1° Qu’il y a un pouvoir actif qui imprime à tous les corps une tendance les uns vers les autres ;

2° Que, par rapport aux globes célestes, ce pouvoir agit en raison renversée des carrés des distances au centre du mouvement, et en raison directe des masses ; et on appelle ce pouvoir l’attraction par rapport au centre, et gravitation par rapport aux corps qui gravitent vers ce centre ;

3° Que ce même pouvoir fait descendre ces mobiles sur notre terre, dans les progressions que nous avons vues ;

4° Qu’un pareil pouvoir est la cause de l’adhésion, de sa continuité et de la dureté, mais dans une proportion toute différente de celle dans laquelle les globes célestes s’attirent ;

5° Qu’un pareil pouvoir agit entre la lumière et les corps, comme nous l’avons vu, sans qu’on sache en quelle proportion[2].

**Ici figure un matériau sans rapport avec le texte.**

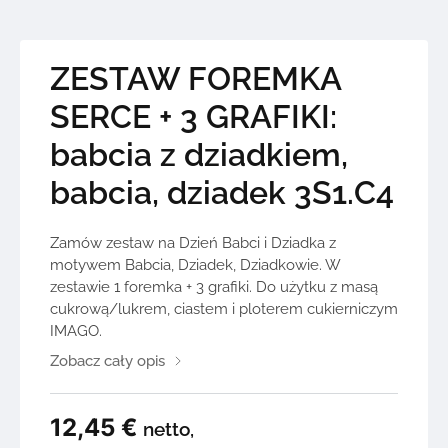
ZESTAW FOREMKA
SERCE + 3 GRAFIKI:
babcia z dziadkiem,
babcia, dziadek 3S1.C4
Zamów zestaw na Dzień Babci i Dziadka z
motywem Babcia, Dziadek, Dziadkowie. W
zestawie 1 foremka + 3 grafiki. Do użytku z masą
cukrową/lukrem, ciastem i ploterem cukierniczym
IMAGO.
Zobacz cały opis
12,45
€
netto,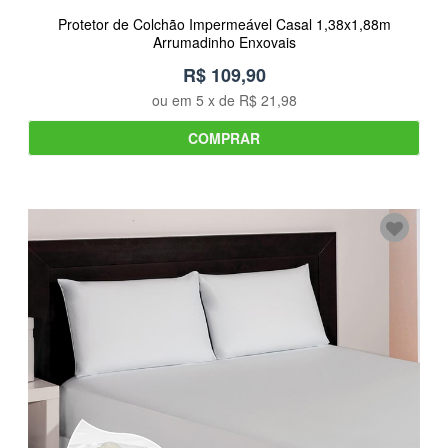
Protetor de Colchão Impermeável Casal 1,38x1,88m
Arrumadinho Enxovais
R$ 109,90
ou em
5
x de
R$ 21,98
COMPRAR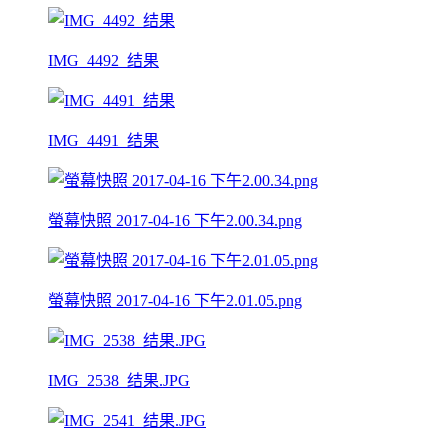
IMG_4492_结果
IMG_4491_结果
螢幕快照 2017-04-16 下午2.00.34.png
螢幕快照 2017-04-16 下午2.01.05.png
IMG_2538_结果.JPG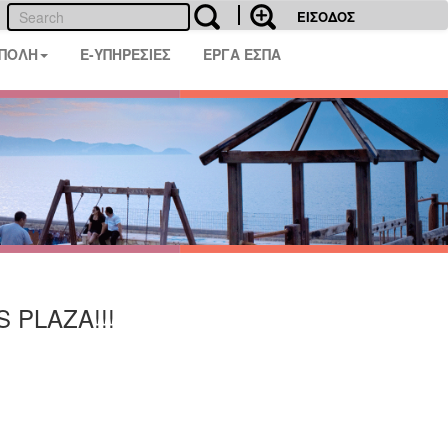
ΕΙΣΟΔΟΣ
 ΠΟΛΗ
E-ΥΠΗΡΕΣΙΕΣ
ΕΡΓΑ ΕΣΠΑ
S PLAZA!!!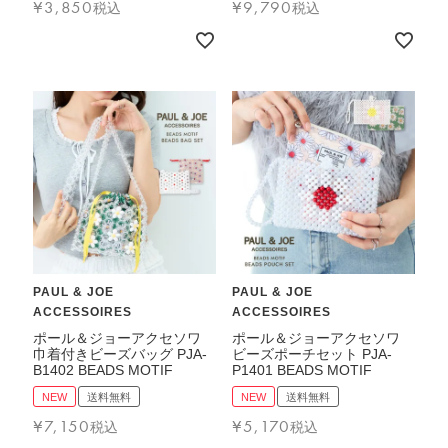
¥
3,850
¥
9,790
税込
税込
PAUL & JOE
PAUL & JOE
ACCESSOIRES
ACCESSOIRES
ポール＆ジョーアクセソワ
ポール＆ジョーアクセソワ
巾着付きビーズバッグ PJA-
ビーズポーチセット PJA-
B1402 BEADS MOTIF
P1401 BEADS MOTIF
NEW
送料無料
NEW
送料無料
¥
7,150
¥
5,170
税込
税込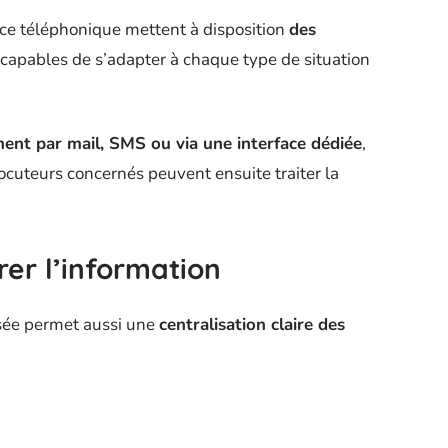
nce téléphonique mettent à disposition
des
 capables de s’adapter à chaque type de situation
nt par mail, SMS ou via une interface dédiée
,
locuteurs concernés peuvent ensuite traiter la
rer l’information
sée permet aussi une
centralisation claire des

À l’égard de la cause de ce pouvoir, si inutilement recherchée et par Newton et par tous ceux qui l’ont suivi, que peut-on faire de mieux que de traduire ici ce que Newton dit à la dernière page de ses Principes ?

Voici comme il s’explique en physicien aussi sublime qu’il est géomètre profond.

« J’ai jusqu’ici montré la force de la gravitation par les phé-

  1. Dans l’édition de 1756 et ses réimpressions, qui ne contiennent ni le commencement de ce chapitre, ni les deux qui le précèdent, on avait formé de ce qui suit un Chapitre XII, intitulé Conclusion. (B.)
  2. Toujours l’attraction ou la répulsion exercée sur les rayons lumineux quand ils se réfractent ou se réfléchissent. (D.) — Cet alinéa fut aussi supprimé en 1756. (B.)